Hemen belirtilmelidir ki, davalıların dayandıkları çap kayıtlarının ilk tesislerinin iskanen oluştuğu sabittir. İskan mevzuatı ve 2510 sayılı Kanun'un 23. maddesinde iskanen oluşturulan ve temlik edilen tapuların miktarı ile geçerli olacağı ve taşınmazlarda çıkan miktar fazlalıklarının ise Hazineye ait olacağı öngörülmüştür. 2510 sayılı Kanun'u yürürlükten kaldıran 5543 sayılı Kanun'un 19. maddesinde de aynı hükme yer verilmiştir. Öyleyse, öncesi iskan kaydına dayalı taşınmazlardaki miktar fazlalıklarının yasa gereği Hazinenin olacağı tartışmasızdır.

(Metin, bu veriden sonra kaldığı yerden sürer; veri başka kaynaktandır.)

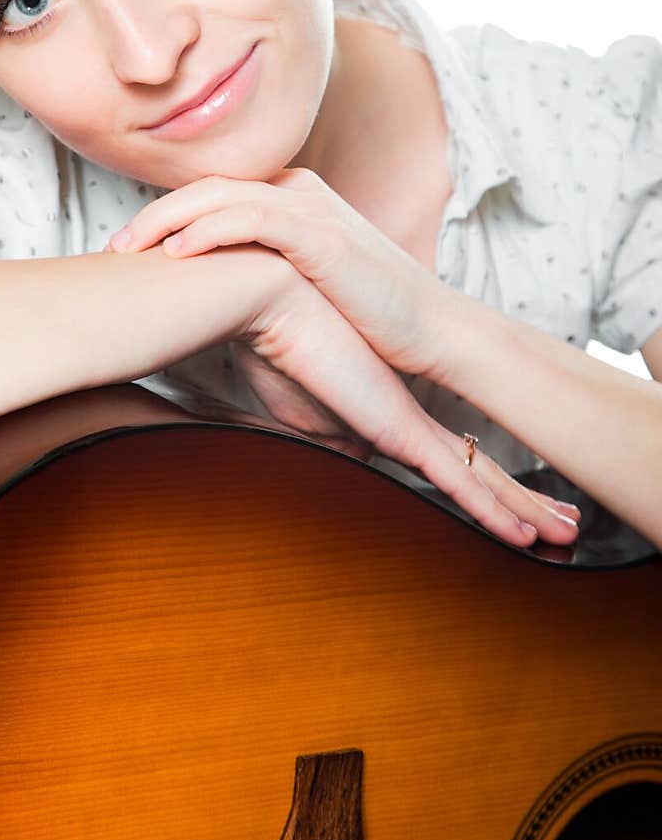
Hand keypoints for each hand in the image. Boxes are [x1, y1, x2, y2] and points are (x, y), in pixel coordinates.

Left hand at [104, 168, 451, 379]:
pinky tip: (174, 253)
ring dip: (165, 220)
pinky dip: (206, 230)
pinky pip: (249, 219)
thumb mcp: (308, 292)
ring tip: (126, 248)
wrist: (434, 332)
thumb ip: (264, 282)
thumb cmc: (373, 323)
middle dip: (153, 215)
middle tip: (112, 248)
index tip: (128, 251)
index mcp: (295, 202)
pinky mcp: (320, 234)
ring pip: (218, 197)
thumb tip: (218, 306)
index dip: (166, 218)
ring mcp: (311, 208)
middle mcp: (300, 193)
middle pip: (207, 189)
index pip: (215, 196)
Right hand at [235, 264, 580, 547]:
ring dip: (525, 509)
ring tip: (565, 533)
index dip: (468, 482)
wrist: (275, 302)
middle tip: (559, 520)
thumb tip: (355, 462)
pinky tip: (523, 537)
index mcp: (381, 410)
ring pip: (484, 477)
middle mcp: (408, 416)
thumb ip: (331, 439)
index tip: (496, 504)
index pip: (436, 455)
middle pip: (476, 464)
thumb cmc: (275, 348)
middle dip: (519, 495)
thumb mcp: (297, 409)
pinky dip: (493, 514)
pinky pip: (459, 482)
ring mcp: (412, 424)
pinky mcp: (404, 431)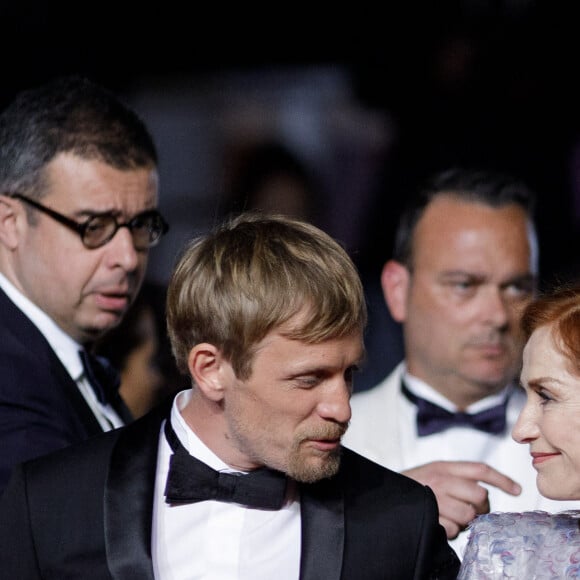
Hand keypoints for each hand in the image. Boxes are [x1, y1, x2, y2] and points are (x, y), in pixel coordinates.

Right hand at [402, 461, 521, 539]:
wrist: (385, 495)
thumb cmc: (412, 485)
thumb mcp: (433, 472)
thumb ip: (456, 477)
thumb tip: (483, 493)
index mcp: (444, 467)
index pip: (480, 469)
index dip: (502, 479)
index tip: (517, 490)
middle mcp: (441, 480)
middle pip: (480, 495)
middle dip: (479, 507)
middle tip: (469, 509)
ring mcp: (436, 498)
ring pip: (469, 515)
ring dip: (463, 521)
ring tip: (450, 516)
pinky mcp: (430, 516)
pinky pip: (453, 529)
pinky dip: (449, 530)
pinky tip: (439, 523)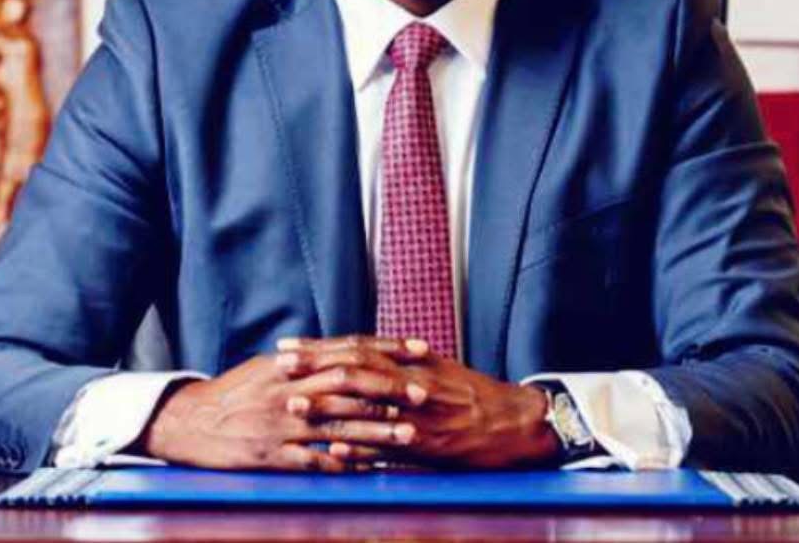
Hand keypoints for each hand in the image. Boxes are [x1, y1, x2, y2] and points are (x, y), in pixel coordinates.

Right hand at [138, 351, 419, 471]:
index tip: (419, 350)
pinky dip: (344, 464)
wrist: (191, 422)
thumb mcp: (269, 367)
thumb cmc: (235, 393)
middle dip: (389, 390)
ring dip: (376, 431)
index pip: (348, 350)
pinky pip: (315, 461)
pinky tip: (370, 469)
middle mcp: (291, 389)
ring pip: (338, 425)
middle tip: (423, 394)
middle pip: (349, 386)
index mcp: (293, 363)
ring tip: (409, 435)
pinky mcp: (273, 456)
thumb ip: (307, 360)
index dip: (385, 349)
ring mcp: (283, 424)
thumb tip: (344, 352)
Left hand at [277, 336, 560, 469]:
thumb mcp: (441, 368)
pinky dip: (361, 450)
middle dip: (315, 368)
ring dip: (329, 408)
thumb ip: (406, 361)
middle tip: (279, 365)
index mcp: (413, 363)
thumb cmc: (477, 395)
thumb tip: (374, 351)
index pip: (357, 349)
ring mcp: (421, 417)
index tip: (288, 346)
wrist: (518, 422)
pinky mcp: (431, 448)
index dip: (320, 348)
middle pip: (356, 371)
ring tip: (294, 406)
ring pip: (368, 408)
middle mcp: (414, 383)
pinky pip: (391, 449)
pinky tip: (334, 452)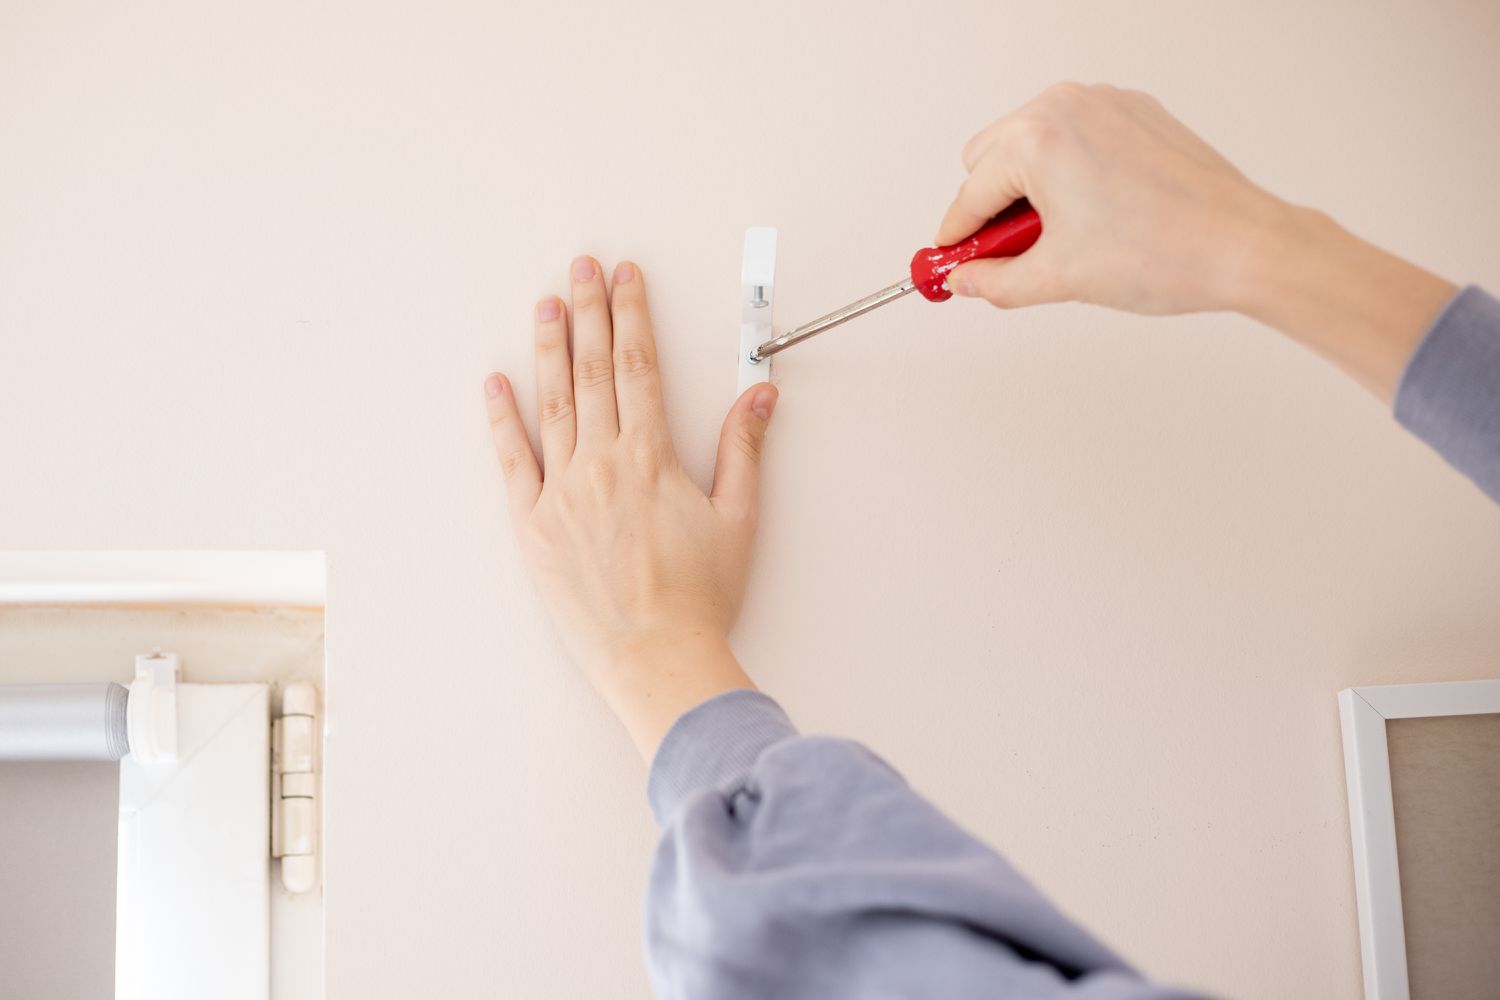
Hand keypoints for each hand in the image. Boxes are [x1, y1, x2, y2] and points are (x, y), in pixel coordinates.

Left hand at [483, 257, 777, 757]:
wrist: (655, 657)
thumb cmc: (699, 598)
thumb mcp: (739, 520)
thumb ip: (743, 451)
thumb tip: (759, 396)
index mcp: (650, 458)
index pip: (640, 367)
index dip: (632, 315)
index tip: (625, 277)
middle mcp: (601, 464)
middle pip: (594, 371)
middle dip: (587, 312)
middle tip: (580, 267)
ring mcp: (561, 493)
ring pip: (552, 404)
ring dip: (548, 349)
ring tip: (544, 305)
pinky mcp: (532, 526)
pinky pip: (512, 461)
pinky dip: (502, 419)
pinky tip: (496, 384)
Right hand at [938, 82, 1455, 401]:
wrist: (1242, 245)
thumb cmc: (1164, 253)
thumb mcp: (1058, 278)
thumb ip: (995, 281)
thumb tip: (967, 281)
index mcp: (1038, 139)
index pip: (970, 195)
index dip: (955, 240)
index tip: (945, 265)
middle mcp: (1067, 106)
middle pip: (988, 157)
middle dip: (991, 208)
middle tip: (1012, 257)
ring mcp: (1104, 103)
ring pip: (1030, 143)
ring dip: (1028, 188)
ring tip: (1064, 239)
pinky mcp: (1136, 112)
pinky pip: (1075, 136)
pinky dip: (1068, 172)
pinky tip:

2. Temyizen incelenen karar, tarafların karşılıklı iddia ve savunmalarına, dayandıkları belgelere, uyuşmazlığa uygulanması gereken hukuk kuralları ile hukuki ilişkinin nitelendirilmesine, dava şartlarına, yargılama ve ispat kuralları ile kararda belirtilen gerekçelere göre usul ve kanuna uygun olup bir kısım davalılar vekili tarafından temyiz dilekçesinde ileri sürülen nedenler kararın bozulmasını gerektirecek nitelikte görülmemiştir.
VI. KARAR
Açıklanan sebeplerle;
Bir kısım davalılar vekilinin yerinde görülmeyen tüm temyiz itirazlarının reddi ile usul ve yasaya uygun olan kararın ONANMASINA,
Aşağıda yazılı 120,60 TL bakiye onama harcının temyiz eden davalılar ... ve arkadaşlarından alınmasına,
Dosyanın Mahkemesine gönderilmesine,
Kararın tebliğinden itibaren 15 gün içinde karar düzeltme yolu açık olmak üzere 04.07.2023 tarihinde oy birliğiyle karar verildi.